In March 1990 Frank Doherty, editor of NOW magazine flew to London to do the next month’s edition about Mountbatten and myself. After getting material from Mr Ken Livingstone MP and yourself he wrote under the headline, ‘MOUNTBATTEN WAS PART OF A GAY RING WHICH WAS LINKED WITH KINCORA.’
In one letter, of which ‘Now’ has obtained a copy from another source, there is a reference to an alleged incident at Birr, Co Offaly. It refers to ‘the old snapshots at Birr Castle showing the late Lord Rosse getting Alan Price to flash his prize codpiece for Lord Mountbatten and Anthony Blunt.’ If the judicial inquiry for which some MPs have been calling is set up, inspection of Bryans’ letters and cross-examination of those who received them would open a huge can of worms…’
The present Earl of Rosse wrote to me in my capacity as a family executor on 17 February 1986, ‘I have the archivist from the Public Records Office back here for a week when I hope to get these and other additions inserted into our archival system. Meanwhile I hope you may be hearing from my niece Sarah how thrilled she was with the picture.’ The niece being Lady Sarah Armstrong Jones, daughter of Princess Margaret, and the picture being a famous study of Sarah’s grandfather, King George VI which I brought from Windsor in 1956 after the Duchess of Newcastle died and Forest Farm was pulled down.
Since neither you nor Ken Livingstone know the part Lord Mountbatten played behind the scene in Ulster politics and since neither of you has interviewed those still-alive who were hosts to Mountbatten and me when the acrimonious disputes erupted, I must divorce myself from many of your published views which are mere speculations, as were those of Monteith who, when cornered in the High Court witness-box, was forced to admit that he had never met Forest Reid. When the full story is told you will realise why I refused to go along with your synopsis which Century so wanted to publish in my name.
You will find that Lord Shackleton and members of the Royal household, who were witnesses of certain incidents in my book, were not the only people to whom I wrote concerning the allegations in your synopsis, and which resulted in Lady Avon serving a writ on Century. Mountbatten was certainly a devious character, but a most interesting one none the less, and perhaps not the sex monster you imagine without producing evidence to support your claims. He certainly knew Tom Driberg well and got him to show his nephew Prince Philip around the Houses of Parliament. But that hardly makes Mountbatten the friend you like to think him, just as Princess Margaret is not a lesbian simply because she is closely involved with some gays.
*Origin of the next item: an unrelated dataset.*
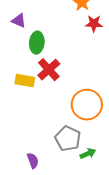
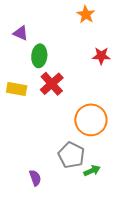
red star: (94, 24) -> (101, 56), moved
yellow rectangle: (25, 81) -> (17, 89), moved

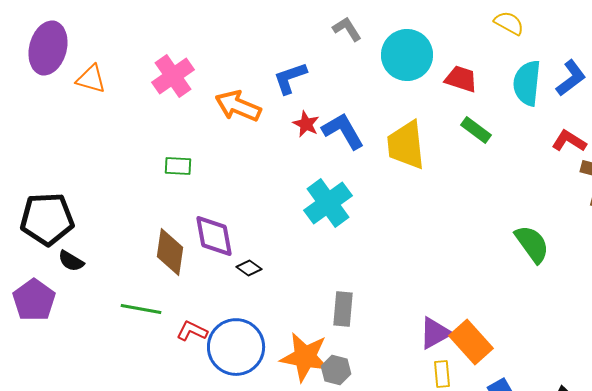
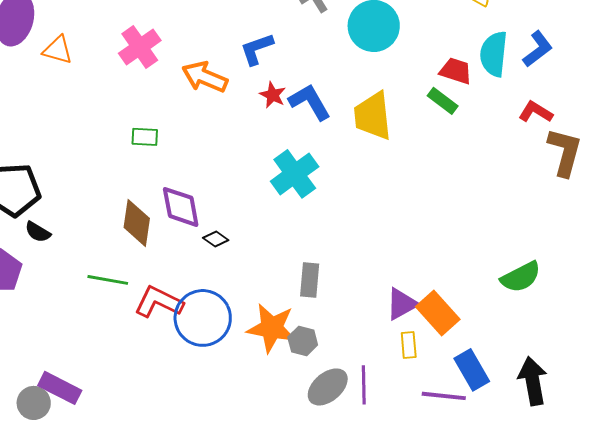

On the other hand, after Mountbatten’s murder, Princess Margaret hardly improved matters by calling the Irish ‘such pigs’. After all, it was not in the privacy of Birr Castle that Princess Margaret’s boyfriend was displaying his ‘prize cod-piece’ but on a West Indian beach for a Sunday newspaper to photograph, as you rightly pointed out to me. In due course I shall answer some more of your many questions.